# Thread: circumference of a parallelogram

1. ## circumference of a parallelogram

hey guys,

i've been trying to calculate the circumference of a parallelogram by only knowing the length of the diagonals (which are 7 and 9 units).

i drew many triangles, tried to use pythagoras and some trig stuff, but failed until now...
thanks a lot for your help!

2. Hello, ViresArcanum!

As stated, there is no unique solution.

i've been trying to calculate the perimeter of a parallelogram
by only knowing the length of the diagonals (which are 7 and 9 units).
Code:
            S                 R
* - - - - - - - - *
/  *           *  /
/     * O   *     /
/        *        / b
/  4½ *  θ  * 3½  /
/  *           *  /
* - - - - - - - - *
P        a        Q

We have parallelogram $\displaystyle PQRS$ with diagonals $\displaystyle PR = 9,\:QS = 7$
. . intersecting at $\displaystyle O\!:\;\;OP = 4.5,\:OQ = 3.5,\;\angle POQ = \theta$

Law of Cosines: .$\displaystyle a^2 \;=\;4.5^2 + 3.5^2 - 2(4.5)(3.5)\cos\theta$

. . Hence: .$\displaystyle a \;=\;\sqrt{32.5 - 31.5\cos\theta}$

It can be shown that: .$\displaystyle b \;=\;\sqrt{32.5 + 31.5\cos\theta}$

Hence, the perimeter, $\displaystyle 2a + 2b$, is a function of $\displaystyle \theta$, not a constant.

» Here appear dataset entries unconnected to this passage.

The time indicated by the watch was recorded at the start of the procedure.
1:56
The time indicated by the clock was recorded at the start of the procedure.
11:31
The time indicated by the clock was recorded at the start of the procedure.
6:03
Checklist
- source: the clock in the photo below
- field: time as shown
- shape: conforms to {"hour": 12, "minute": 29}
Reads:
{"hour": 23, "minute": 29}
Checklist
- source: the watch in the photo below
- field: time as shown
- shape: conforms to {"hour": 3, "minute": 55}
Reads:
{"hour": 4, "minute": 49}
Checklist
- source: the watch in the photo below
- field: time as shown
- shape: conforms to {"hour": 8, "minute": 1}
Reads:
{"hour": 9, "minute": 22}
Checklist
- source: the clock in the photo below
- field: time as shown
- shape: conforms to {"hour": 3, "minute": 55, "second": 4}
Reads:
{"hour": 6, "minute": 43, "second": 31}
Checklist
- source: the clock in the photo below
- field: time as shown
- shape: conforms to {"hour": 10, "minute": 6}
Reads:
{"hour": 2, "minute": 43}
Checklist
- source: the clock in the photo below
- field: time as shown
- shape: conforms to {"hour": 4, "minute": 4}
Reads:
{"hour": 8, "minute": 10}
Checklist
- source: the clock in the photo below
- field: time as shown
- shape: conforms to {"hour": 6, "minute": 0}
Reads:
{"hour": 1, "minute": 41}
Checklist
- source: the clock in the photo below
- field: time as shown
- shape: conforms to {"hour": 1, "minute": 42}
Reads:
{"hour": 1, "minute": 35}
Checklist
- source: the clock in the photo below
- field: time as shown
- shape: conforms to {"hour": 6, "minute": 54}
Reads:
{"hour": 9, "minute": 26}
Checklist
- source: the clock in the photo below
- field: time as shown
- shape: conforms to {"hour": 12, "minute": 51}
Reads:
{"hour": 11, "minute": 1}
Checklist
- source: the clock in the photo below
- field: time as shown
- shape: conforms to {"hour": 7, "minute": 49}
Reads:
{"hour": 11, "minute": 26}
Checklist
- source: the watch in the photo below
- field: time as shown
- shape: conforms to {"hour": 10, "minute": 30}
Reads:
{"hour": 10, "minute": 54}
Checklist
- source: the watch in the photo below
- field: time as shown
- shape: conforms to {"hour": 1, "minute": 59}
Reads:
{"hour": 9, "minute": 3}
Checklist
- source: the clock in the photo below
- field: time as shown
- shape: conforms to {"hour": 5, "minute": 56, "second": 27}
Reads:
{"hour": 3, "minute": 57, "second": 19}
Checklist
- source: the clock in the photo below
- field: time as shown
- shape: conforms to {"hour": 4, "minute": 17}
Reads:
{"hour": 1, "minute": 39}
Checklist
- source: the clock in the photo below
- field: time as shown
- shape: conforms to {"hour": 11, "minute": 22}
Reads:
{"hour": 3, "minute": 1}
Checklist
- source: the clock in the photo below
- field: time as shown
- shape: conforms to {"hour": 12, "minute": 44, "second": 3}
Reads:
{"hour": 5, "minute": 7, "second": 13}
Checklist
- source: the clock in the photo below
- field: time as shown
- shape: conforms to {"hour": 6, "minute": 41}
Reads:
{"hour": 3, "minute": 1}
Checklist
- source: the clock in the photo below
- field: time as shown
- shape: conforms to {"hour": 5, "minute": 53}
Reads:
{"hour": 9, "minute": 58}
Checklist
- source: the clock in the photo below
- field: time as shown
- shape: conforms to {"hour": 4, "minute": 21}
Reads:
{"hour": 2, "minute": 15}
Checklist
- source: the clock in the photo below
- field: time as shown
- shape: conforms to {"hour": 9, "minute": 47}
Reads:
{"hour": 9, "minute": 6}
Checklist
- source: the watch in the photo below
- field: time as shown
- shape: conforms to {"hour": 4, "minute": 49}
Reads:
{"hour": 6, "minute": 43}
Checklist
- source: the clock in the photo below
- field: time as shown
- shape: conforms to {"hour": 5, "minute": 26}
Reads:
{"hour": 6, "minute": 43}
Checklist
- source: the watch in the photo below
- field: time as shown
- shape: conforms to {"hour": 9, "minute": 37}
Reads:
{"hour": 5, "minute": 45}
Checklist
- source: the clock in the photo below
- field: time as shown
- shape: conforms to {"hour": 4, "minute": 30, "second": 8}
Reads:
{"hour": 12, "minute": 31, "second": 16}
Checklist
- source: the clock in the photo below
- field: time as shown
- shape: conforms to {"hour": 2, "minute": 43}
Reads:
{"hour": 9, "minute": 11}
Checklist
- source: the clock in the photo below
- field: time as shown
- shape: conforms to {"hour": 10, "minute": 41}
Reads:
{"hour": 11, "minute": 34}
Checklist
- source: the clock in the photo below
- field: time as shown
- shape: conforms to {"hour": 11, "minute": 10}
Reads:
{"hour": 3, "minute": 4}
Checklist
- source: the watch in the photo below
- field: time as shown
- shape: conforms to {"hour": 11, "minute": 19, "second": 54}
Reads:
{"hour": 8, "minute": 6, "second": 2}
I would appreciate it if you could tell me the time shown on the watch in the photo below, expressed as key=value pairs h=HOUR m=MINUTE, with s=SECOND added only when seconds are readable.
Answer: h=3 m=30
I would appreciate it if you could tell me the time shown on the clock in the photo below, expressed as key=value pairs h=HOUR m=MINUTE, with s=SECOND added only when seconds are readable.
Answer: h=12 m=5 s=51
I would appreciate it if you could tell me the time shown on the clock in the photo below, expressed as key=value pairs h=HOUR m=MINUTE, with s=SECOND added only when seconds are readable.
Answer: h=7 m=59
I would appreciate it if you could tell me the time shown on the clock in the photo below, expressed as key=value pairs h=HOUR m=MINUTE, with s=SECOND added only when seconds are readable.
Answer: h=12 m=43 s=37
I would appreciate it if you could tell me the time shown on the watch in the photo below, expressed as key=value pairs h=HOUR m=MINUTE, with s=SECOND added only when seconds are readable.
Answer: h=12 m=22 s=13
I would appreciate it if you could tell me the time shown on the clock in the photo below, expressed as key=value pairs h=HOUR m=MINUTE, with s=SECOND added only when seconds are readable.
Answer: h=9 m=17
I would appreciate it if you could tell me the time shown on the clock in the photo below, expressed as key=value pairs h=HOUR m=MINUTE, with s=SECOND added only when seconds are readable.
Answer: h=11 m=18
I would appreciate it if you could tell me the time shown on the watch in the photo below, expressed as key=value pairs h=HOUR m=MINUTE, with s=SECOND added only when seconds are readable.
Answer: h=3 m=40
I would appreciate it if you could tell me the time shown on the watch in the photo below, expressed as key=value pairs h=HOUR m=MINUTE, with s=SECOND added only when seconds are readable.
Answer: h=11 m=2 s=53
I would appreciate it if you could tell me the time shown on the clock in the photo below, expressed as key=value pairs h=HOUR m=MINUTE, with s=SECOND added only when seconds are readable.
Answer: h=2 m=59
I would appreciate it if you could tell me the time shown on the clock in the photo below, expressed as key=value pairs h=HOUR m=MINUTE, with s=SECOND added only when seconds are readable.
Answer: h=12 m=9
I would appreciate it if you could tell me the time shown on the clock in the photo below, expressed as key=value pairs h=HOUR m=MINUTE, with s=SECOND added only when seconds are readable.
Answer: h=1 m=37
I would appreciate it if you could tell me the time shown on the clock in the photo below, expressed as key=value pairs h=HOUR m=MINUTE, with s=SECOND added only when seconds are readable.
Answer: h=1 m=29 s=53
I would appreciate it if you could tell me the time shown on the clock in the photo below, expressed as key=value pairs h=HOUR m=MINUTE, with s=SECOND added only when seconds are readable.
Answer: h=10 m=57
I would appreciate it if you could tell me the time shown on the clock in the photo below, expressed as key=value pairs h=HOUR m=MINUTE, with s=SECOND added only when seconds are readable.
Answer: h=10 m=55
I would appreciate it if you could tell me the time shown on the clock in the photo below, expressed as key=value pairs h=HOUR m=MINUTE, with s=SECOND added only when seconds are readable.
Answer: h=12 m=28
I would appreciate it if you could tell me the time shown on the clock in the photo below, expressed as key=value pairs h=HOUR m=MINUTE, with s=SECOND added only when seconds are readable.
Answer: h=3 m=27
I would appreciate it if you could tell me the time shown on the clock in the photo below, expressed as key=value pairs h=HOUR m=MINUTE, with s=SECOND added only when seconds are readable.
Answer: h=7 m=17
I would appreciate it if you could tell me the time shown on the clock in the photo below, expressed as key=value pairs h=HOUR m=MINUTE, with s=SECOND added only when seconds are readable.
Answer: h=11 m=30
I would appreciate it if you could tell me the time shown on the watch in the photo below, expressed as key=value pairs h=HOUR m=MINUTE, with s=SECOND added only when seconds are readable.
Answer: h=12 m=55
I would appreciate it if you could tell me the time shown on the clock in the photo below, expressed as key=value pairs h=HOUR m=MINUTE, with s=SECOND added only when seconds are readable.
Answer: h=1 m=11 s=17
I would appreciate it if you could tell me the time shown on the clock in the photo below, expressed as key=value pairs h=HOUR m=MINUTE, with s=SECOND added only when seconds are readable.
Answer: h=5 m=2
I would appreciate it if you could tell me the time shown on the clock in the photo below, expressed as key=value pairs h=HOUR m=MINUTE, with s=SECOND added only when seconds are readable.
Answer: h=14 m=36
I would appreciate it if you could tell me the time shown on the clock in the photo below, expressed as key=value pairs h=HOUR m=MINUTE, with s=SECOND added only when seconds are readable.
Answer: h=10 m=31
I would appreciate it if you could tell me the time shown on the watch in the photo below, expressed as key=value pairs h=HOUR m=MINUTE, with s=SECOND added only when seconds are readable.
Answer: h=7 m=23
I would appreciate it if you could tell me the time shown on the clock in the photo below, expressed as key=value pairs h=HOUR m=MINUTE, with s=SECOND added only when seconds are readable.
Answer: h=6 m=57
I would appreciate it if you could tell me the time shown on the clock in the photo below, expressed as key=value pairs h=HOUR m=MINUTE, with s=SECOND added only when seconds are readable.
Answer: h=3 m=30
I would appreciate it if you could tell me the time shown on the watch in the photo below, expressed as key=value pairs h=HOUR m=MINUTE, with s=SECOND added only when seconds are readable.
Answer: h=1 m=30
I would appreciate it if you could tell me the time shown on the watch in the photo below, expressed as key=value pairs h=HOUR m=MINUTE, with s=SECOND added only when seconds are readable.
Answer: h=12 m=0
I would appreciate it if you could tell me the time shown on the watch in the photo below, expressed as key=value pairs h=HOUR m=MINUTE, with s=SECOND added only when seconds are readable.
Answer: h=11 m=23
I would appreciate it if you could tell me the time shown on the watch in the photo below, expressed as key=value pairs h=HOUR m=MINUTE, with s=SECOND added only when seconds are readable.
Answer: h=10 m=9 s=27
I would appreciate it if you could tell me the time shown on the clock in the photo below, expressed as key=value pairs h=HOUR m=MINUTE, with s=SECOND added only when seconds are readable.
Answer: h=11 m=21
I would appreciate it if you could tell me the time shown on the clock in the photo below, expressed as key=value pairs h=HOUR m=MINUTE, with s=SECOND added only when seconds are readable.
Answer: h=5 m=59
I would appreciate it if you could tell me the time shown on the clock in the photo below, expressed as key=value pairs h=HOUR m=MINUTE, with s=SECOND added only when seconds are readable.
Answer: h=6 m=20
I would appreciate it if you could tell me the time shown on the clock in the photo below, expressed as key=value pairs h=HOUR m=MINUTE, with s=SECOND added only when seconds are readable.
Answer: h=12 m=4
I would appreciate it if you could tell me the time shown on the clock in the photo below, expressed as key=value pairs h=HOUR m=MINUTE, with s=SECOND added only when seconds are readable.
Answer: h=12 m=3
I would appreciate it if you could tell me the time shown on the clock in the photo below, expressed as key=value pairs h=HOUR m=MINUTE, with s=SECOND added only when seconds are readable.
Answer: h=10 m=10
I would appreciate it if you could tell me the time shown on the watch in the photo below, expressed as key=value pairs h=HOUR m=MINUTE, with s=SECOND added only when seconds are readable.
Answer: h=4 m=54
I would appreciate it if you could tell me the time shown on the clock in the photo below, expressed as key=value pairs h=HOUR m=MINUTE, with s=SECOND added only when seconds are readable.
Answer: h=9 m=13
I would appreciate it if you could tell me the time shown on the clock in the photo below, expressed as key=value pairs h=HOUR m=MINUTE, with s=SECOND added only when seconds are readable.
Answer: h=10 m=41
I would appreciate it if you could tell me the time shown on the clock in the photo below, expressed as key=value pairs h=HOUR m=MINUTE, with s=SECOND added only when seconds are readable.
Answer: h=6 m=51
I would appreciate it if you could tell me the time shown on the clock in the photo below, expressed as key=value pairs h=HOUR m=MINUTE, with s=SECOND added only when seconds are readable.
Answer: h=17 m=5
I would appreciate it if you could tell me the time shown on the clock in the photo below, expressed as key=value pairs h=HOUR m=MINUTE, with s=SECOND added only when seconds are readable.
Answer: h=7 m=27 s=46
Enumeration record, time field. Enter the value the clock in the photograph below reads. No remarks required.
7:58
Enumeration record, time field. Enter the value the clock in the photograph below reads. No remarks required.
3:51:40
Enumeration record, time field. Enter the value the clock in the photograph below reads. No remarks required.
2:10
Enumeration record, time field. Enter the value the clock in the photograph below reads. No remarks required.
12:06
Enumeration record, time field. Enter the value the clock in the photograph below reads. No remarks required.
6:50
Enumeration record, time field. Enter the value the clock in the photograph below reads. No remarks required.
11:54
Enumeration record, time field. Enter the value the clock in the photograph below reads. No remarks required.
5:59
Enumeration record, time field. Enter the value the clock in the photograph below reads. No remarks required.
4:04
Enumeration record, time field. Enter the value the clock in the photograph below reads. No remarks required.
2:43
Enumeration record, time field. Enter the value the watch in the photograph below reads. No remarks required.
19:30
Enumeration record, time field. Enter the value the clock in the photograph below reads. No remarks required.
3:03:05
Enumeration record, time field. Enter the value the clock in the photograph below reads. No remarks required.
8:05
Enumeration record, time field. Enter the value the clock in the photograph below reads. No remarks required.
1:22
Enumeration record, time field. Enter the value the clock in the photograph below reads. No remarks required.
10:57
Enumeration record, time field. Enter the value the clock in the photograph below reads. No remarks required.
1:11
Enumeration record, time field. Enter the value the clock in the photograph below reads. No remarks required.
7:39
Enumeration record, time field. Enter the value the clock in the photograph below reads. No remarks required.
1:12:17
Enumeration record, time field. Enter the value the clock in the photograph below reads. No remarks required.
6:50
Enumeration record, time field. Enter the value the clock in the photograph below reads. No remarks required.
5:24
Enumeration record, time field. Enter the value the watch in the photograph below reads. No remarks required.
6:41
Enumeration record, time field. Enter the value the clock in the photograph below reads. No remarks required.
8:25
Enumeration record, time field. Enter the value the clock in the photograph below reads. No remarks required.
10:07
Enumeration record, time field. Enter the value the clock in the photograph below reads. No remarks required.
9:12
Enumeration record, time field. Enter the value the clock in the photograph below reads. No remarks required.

3. Originally Posted by ViresArcanum
hey guys,

i've been trying to calculate the circumference of a parallelogram by only knowing the length of the diagonals (which are 7 and 9 units).

i drew many triangles, tried to use pythagoras and some trig stuff, but failed until now...
thanks a lot for your help!
Unfortunately that isn't possible:

The parallelogram consists of 2 congruent triangles or 2 pairs of congruent triangles. To determine one triangle unambiguously you need 3 pieces. Therefore you need the value of one more piece: an angle or the height or the length of one side.

To demonstrate how the circumference can change without changing the initial conditions (length of diagonals are constant) I've made a sketch.

4. Those were both really great posts.